Sen. Mike McDonnell of Omaha said the need is critical in Nebraska. He said someone in the state suffers a brain injury every hour of every day, with potentially devastating consequences.
He faced opposition from Sen. Sara Howard of Omaha, chairwoman of the Health and Human Services Committee. She objected to taking money from the Health Care Cash Fund, citing a report from the state investment officer that said the fund is not sustainable with the amount of money being drawn from it every year.
But Sen. John Stinner of Gering, chairman of the Appropriations Committee, disagreed. He said the state has added to the fund almost every year, using the annual payments made under a national settlement with tobacco companies and the interest earned.
Medicaid expansion. State officials would have to notify the Legislature and hold a public hearing before pursuing certain types of health care reform under an amendment adopted by lawmakers Tuesday.
Sen. Sue Crawford of Bellevue offered the amendment to LB 468, introduced by Sen. Lynne Walz of Fremont. The amendment would apply to 1115 demonstration waivers, which state Medicaid officials plan to use to set up a two-tier system for Medicaid expansion. The system would have different benefits and more stringent requirements than traditional Medicaid.
The amendment also would apply if the State Department of Insurance seeks a 1332 innovation waiver under the Affordable Care Act. States can use such waivers to implement innovative ways to provide access to health care.
Donnybrook over taxes, business incentives. Lots of discussion, and strategizing, is underway for Wednesday’s pivotal debate over two of the top issues of the 2019 session: property tax relief and a replacement for the Advantage Act, the state’s top tax incentive package for growing businesses.
A major question is whether the ImagiNE Act, or Legislative Bill 720, has the necessary 33 votes of senators to head off a filibuster led mostly by rural lawmakers who have pledged to block it unless they get substantial property tax relief.
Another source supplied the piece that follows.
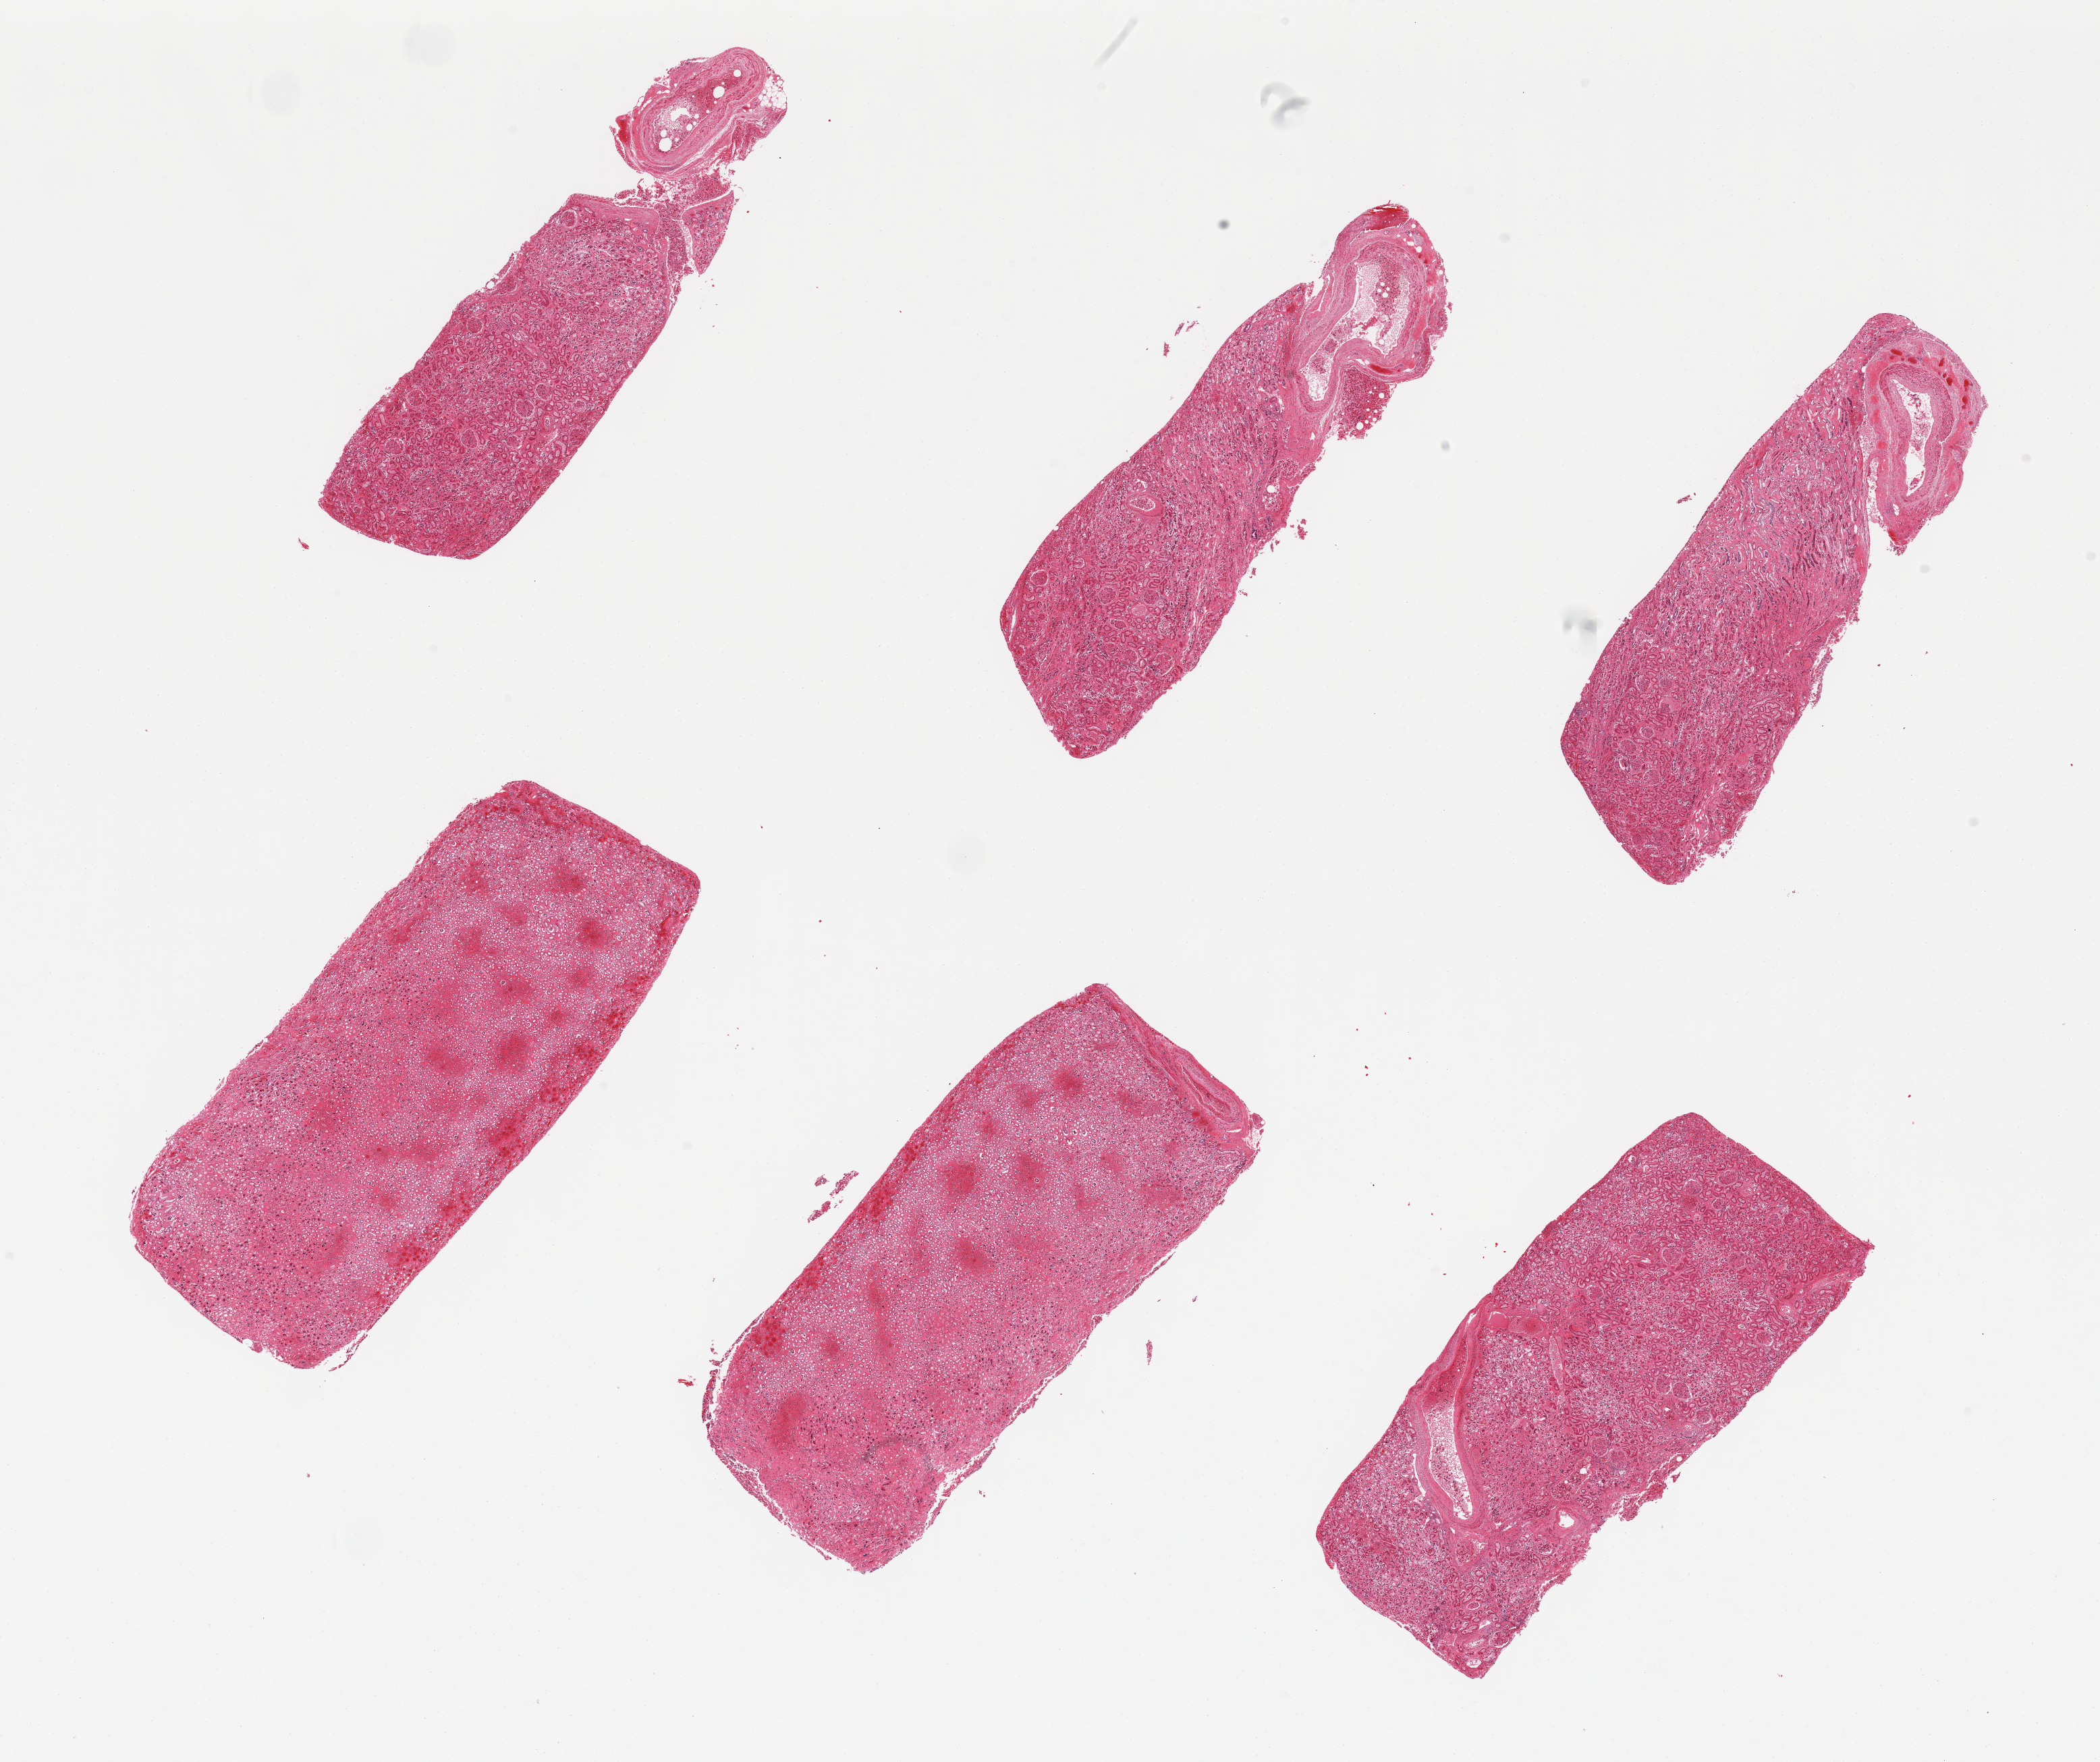
Hematoxylin and eosin (H&E) whole-slide image, brightfield — a low-resolution overview of the entire scanned area, about 24.6 x 20.6 mm (slide scanned at 20x), PAXgene-fixed paraffin-embedded (PFPE) section, section of renal cortex (target tissue), donor tissue sample. Donor: male.
Reviewer comment on this tissue sample: 6 pieces, renal cortex (target) and medulla (not target) with at least moderate autolysis.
If you ask around the Capitol, there’s plenty of doubt about that.
With only a few days left in the 2019 session, Wednesday sets up as decision day on those two big issues.
Honestly, it’s an award winner. Nebraska’s edgy tourism motto created national buzz last year — and now has won a national award. The Nebraska Tourism Commission, along with Turner PR, recently won a Bronze Anvil award in the “word of mouth” category for its slogan, “Honestly, it’s not for everyone.”
Honestly, not everyone loved the motto, but it did create an amazing national discussion about Nebraska and whether its tourism possibilities weren’t for everyone.
The Bronze Anvil Awards are given by the Public Relations Society of America.